Voice in the wilderness
A recent study published in JAMA Network Open suggests that court ordered anti-smoking ads sponsored by the tobacco industry reached only around 40 percent of adults and about half of all smokers in the U.S.
To assess the reach of these ads, researchers led by Sanjay Shete of the University of Texas MD Anderson Cancer Center in Houston surveyed a nationally representative sample of 3,484 adults between January and May 2018, during which time the ads were running.
Participants were asked whether they recalled seeing ads specifically mentioning that a federal court had ordered tobacco companies to make statements about the dangers of smoking cigarettes.
Only 40.6 percent of adults recalled seeing the advertisements.

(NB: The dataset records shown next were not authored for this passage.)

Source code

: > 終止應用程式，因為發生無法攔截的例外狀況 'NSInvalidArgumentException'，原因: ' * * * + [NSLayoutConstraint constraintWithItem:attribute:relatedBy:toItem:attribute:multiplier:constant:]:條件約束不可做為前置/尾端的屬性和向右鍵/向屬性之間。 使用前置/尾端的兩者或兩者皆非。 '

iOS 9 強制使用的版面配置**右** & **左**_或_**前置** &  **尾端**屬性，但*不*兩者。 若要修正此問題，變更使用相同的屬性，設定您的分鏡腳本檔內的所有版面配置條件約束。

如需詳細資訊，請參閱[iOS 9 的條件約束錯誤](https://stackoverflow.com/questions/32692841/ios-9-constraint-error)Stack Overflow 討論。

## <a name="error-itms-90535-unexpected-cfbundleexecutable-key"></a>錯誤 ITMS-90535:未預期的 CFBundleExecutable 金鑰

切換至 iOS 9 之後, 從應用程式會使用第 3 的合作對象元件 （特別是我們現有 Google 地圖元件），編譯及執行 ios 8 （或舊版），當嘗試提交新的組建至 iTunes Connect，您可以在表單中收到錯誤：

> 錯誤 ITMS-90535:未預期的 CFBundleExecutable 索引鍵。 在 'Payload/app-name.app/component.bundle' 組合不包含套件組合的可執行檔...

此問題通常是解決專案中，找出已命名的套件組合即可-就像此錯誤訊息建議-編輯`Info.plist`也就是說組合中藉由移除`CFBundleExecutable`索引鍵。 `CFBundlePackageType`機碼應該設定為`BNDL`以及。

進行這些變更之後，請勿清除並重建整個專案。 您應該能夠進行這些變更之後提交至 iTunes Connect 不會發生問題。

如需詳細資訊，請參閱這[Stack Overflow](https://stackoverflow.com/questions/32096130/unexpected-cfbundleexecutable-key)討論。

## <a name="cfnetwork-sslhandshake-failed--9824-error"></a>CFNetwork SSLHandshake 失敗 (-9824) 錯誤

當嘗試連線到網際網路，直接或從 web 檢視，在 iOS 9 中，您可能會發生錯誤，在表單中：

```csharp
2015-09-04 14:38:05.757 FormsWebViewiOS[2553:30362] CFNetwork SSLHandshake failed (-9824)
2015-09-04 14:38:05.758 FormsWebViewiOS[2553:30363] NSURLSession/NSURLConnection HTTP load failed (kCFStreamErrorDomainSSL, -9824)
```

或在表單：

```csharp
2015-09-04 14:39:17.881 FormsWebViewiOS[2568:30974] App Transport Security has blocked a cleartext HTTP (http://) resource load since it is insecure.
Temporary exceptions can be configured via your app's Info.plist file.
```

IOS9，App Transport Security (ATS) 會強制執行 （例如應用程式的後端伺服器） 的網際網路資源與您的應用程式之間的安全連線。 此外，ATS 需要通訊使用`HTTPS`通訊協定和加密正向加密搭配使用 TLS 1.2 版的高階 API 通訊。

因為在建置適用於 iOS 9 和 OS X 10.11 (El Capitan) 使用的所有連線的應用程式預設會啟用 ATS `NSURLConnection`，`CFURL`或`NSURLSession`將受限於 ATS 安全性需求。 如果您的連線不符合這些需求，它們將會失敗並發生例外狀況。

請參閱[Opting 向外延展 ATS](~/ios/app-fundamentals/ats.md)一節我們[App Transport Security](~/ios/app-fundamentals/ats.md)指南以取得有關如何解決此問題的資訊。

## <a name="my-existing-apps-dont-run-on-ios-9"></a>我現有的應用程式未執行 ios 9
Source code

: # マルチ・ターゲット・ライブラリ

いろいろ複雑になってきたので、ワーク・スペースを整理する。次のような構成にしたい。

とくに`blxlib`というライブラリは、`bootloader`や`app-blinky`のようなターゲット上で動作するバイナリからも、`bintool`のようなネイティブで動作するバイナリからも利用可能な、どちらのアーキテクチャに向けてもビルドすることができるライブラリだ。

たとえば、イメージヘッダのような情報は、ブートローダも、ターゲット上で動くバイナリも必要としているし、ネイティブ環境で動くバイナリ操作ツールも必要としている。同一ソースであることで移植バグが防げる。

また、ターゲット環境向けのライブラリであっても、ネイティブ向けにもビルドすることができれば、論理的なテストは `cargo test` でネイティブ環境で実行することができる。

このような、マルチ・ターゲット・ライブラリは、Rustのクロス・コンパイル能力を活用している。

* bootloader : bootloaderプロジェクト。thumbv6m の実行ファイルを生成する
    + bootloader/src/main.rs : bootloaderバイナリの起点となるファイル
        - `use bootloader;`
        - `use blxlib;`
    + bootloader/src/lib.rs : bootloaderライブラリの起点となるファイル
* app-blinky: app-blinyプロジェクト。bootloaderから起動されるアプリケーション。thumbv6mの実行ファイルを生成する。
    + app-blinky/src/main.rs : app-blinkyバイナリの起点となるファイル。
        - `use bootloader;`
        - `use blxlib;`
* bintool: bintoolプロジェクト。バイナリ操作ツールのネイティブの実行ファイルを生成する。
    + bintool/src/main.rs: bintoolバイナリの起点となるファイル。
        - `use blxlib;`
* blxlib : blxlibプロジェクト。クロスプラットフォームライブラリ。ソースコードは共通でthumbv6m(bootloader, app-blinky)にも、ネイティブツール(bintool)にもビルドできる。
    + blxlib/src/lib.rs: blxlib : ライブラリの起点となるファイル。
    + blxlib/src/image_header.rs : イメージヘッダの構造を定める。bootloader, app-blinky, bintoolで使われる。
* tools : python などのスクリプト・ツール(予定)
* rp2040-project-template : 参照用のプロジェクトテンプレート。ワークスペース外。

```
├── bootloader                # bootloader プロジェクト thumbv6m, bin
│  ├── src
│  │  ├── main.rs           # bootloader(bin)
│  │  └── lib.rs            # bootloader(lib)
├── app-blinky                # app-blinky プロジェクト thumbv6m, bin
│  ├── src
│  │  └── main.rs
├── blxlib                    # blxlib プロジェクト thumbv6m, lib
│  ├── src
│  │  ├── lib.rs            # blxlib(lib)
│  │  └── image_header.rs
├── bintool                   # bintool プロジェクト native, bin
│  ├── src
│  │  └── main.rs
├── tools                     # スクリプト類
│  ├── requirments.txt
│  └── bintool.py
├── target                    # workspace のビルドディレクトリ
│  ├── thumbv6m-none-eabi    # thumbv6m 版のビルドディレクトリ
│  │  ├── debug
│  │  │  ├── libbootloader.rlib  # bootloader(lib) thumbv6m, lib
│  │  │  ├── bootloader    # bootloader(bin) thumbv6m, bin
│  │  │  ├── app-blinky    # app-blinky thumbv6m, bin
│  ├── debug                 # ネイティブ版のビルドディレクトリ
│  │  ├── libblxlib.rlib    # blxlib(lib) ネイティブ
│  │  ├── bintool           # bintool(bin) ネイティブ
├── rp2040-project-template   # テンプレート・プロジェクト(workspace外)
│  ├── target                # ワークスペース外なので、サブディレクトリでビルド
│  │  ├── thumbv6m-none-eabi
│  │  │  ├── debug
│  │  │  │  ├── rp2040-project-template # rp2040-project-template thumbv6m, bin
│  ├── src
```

Exposure was even lower among certain ethnic and socioeconomic groups historically targeted by tobacco industry marketing.
Just 37 percent of people aged 18–34, about 35 percent of those with no more than a high school diploma and 38 percent of those with household income under $35,000 a year reported having seen any of the ads.
“Anti-smoking campaigns run by the U.S. Centers for Disease Control and Prevention or other government organizations in the past seem to have had a much greater reach,” Shete said. “It is possible that young people are no longer watching TV or reading newspapers and are getting their news on social media.”
In 2006, U.S. District Judge Gladys Kessler ruled in favor of the Department of Justice in a lawsuit against the tobacco industry, requiring cigarette companies to sponsor anti-smoking advertisements in major newspapers, on television, in retail displays, on cigarette packages and on their corporate websites.